Stwierdzenie, że skoro szok inflacyjny nam obecnie nie grozi to obecna hossa jeszcze potrwa, byłoby jednak zbyt trywialne. Dlatego podejdziemy do tematu w naszym niesztampowym stylu i zastanowimy się, bazując częściowo na analizie kolegów ze Szwajcarii, czy aby na pewno obecna hossa jest najdłuższą w powojennej historii.
Obecny rynek byka zajmuje dopiero czwartą pozycję
Patrząc na okres kalendarzowy, niewątpliwie tak jest (wykres 1 powyżej). Jeżeli jednak podejdziemy do sprawy nieco inaczej, a mianowicie patrząc na to ile indeks akcji amerykańskich S&P500 wzrósł od poprzedniego szczytu osiągniętego w 2007 roku, wygląda to nieco inaczej. Obecny rynek byka zajmuje wtedy dopiero czwartą pozycję.

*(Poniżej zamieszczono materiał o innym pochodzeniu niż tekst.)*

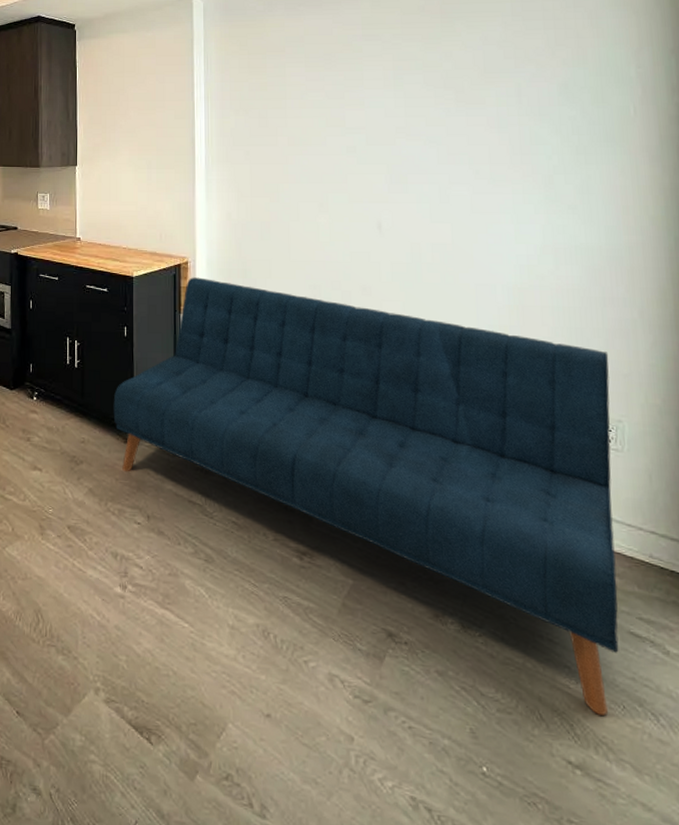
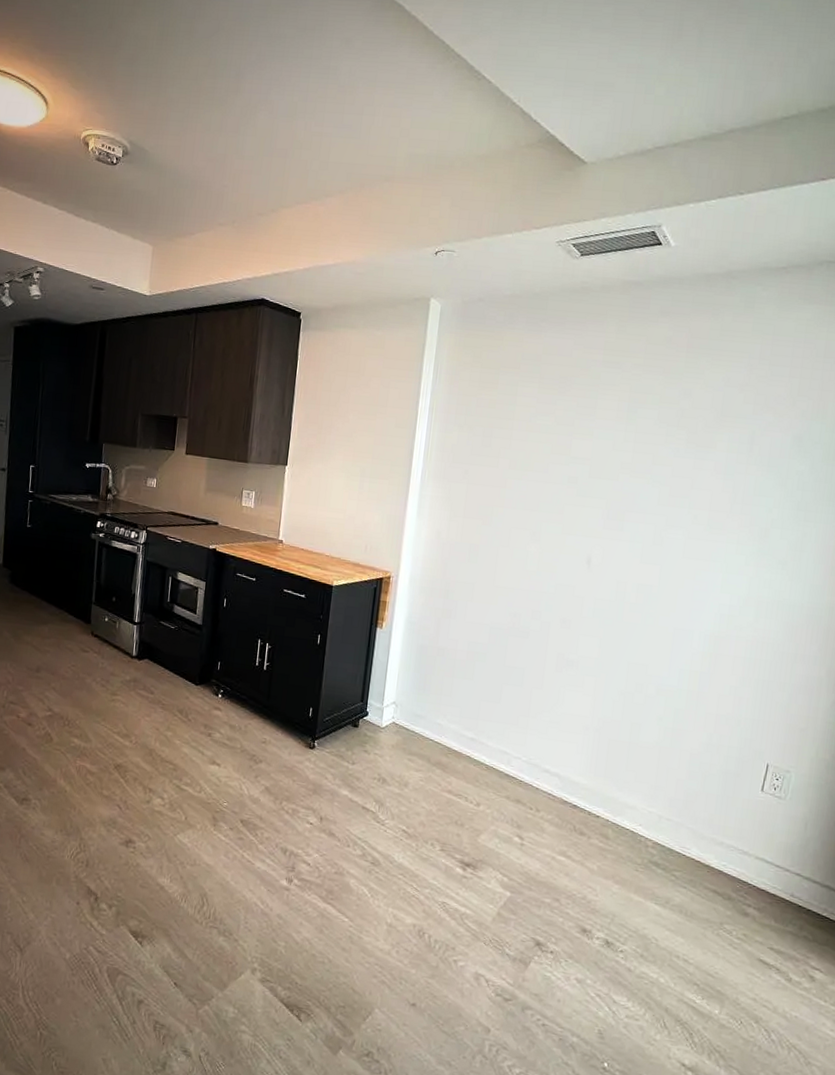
sofa: present [113,277,619,716] -> none [297,592,790,1028]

Nie zaryzykujemy tezy, że mizernie wyglądające na tle historii +121% w obecnym cyklu previous bull market peak – current bull market peak, jest gwarantem tego, że obecna hossa potrwa jeszcze wiele miesięcy. Nie widząc jednak na horyzoncie szoku inflacyjno – wzrostowego uważamy, że nie należy się spodziewać natychmiastowego odwrócenia obecnego cyklu rynkowego na spadkowy. Niewykluczone, że mini-bessę przeżyliśmy w Q4 poprzedniego roku i obecnie znajdujemy się w kolejnym mini rynku byka w obecnym, trwającym już ponad 10 lat, cyklu rynkowym.
Niniejszy materiał odzwierciedla opinie i wiedzę jego autorów na dzień jego sporządzenia oraz został wydany jedynie w celach informacyjnych i nie jest ofertą ani zachętą do dokonywania transakcji kupna lub sprzedaży papierów wartościowych lub innych instrumentów finansowych. Komentarz nie stanowi rekomendacji inwestycyjnej, analizy inwestycyjnej, analizy finansowej ani innej rekomendacji o charakterze ogólnym dotyczącej transakcji w zakresie instrumentów finansowych, o których mowa w ustawie z dnia 29 lipca 2005 r. o obrocie instrumentami finansowymi.